Problema 1 :: No texto sobre intolerância religiosa, qual artigo do Código Penal é citado como o que define a conduta criminosa de escarnecer de alguém publicamente por motivo de crença?

Texto fornecido ::

⟨

A
intolerância religiosa e os preconceitos em relações ao candomblé e à umbanda
sempre infiltraram os poderes da República e as instituições do Estado que se
pretende laico. E talvez pelo fato de essa infiltração ter sido sempre
negligenciada, apesar dos seus efeitos nocivos, ela tenha feito desabar um
cômodo do Judiciário: a Justiça Federal do Rio de Janeiro definiu que umbanda e
candomblé "não são religiões". Tal definição - que mais se parece com
uma confissão pública de ignorância - se deu em resposta a uma decisão em
primeira instância do Ministério Público Federal que solicitou a retirada, do
Youtube, de vídeos de cultos evangélicos neopentecostais que promovem a
discriminação e intolerância contra as religiões de matriz africana e seus
adeptos, já que o Código Penal, em seu artigo 208, estabelece como conduta
criminosa, “escarnecer de alguém
publicamente, por motivo de crença ou função religiosa; impedir ou perturbar
cerimônia ou prática de culto religioso; vilipendiar publicamente ato ou objeto
de culto religioso”.

⟩

Entradas do conjunto ::
⟨

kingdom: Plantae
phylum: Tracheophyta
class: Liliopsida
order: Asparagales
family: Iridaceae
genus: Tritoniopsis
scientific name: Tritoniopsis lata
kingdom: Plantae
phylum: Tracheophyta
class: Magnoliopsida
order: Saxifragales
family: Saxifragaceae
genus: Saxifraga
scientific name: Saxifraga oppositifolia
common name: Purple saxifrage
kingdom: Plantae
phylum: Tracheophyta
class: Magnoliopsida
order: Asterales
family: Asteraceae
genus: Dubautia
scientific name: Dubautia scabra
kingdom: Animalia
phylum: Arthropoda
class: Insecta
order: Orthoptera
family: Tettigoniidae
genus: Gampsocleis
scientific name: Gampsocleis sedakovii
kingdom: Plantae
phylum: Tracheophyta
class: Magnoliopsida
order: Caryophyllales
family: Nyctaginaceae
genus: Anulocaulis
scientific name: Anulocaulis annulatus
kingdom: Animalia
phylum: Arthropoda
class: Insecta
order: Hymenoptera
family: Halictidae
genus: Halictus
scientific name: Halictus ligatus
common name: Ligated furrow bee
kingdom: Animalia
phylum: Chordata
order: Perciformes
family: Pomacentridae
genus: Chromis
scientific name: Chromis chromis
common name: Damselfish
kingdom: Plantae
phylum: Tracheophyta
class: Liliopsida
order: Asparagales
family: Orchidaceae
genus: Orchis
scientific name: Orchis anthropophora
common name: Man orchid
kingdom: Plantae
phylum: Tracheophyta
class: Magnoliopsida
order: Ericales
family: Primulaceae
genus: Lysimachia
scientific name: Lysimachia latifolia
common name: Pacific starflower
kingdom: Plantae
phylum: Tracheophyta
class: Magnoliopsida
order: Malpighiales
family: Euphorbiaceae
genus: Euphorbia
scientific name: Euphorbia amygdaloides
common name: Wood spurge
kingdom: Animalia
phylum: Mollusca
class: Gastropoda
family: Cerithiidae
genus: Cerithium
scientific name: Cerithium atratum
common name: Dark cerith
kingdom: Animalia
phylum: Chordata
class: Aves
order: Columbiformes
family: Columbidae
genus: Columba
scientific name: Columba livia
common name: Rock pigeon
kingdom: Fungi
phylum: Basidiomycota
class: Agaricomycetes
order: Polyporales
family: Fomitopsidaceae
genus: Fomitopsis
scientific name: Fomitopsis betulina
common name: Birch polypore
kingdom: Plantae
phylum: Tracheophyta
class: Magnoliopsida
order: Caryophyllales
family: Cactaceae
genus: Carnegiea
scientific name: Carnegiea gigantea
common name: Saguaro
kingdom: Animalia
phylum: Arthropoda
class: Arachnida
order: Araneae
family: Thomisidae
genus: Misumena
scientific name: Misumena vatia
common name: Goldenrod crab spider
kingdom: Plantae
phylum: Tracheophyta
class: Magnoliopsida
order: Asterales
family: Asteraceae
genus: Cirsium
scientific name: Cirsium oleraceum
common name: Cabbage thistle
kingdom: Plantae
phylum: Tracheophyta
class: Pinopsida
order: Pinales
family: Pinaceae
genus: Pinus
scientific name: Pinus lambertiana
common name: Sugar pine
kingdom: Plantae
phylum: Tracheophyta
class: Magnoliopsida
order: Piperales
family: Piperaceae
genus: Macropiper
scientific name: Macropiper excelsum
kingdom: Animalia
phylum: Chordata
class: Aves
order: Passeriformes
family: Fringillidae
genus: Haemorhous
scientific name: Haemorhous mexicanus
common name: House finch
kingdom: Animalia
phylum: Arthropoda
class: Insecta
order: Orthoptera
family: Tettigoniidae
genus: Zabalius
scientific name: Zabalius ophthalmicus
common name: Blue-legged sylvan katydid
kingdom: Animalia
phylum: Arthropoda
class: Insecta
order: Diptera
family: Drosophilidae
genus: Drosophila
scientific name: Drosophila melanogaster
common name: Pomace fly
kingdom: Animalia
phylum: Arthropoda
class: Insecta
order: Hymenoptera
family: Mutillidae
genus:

⟩

Problema 2 :: Redigite as linhas das entradas começando pela que contém "family: Cactaceae" e terminando pela que contém "genus: Zabalius", incluindo as duas.

Resposta comentada 1 :: O artigo 208.

Resposta comentada 2 ::
family: Cactaceae
genus: Carnegiea
scientific name: Carnegiea gigantea
common name: Saguaro
kingdom: Animalia
phylum: Arthropoda
class: Arachnida
order: Araneae
family: Thomisidae
genus: Misumena
scientific name: Misumena vatia
common name: Goldenrod crab spider
kingdom: Plantae
phylum: Tracheophyta
class: Magnoliopsida
order: Asterales
family: Asteraceae
genus: Cirsium
scientific name: Cirsium oleraceum
common name: Cabbage thistle
kingdom: Plantae
phylum: Tracheophyta
class: Pinopsida
order: Pinales
family: Pinaceae
genus: Pinus
scientific name: Pinus lambertiana
common name: Sugar pine
kingdom: Plantae
phylum: Tracheophyta
class: Magnoliopsida
order: Piperales
family: Piperaceae
genus: Macropiper
scientific name: Macropiper excelsum
kingdom: Animalia
phylum: Chordata
class: Aves
order: Passeriformes
family: Fringillidae
genus: Haemorhous
scientific name: Haemorhous mexicanus
common name: House finch
kingdom: Animalia
phylum: Arthropoda
class: Insecta
order: Orthoptera
family: Tettigoniidae
genus: Zabalius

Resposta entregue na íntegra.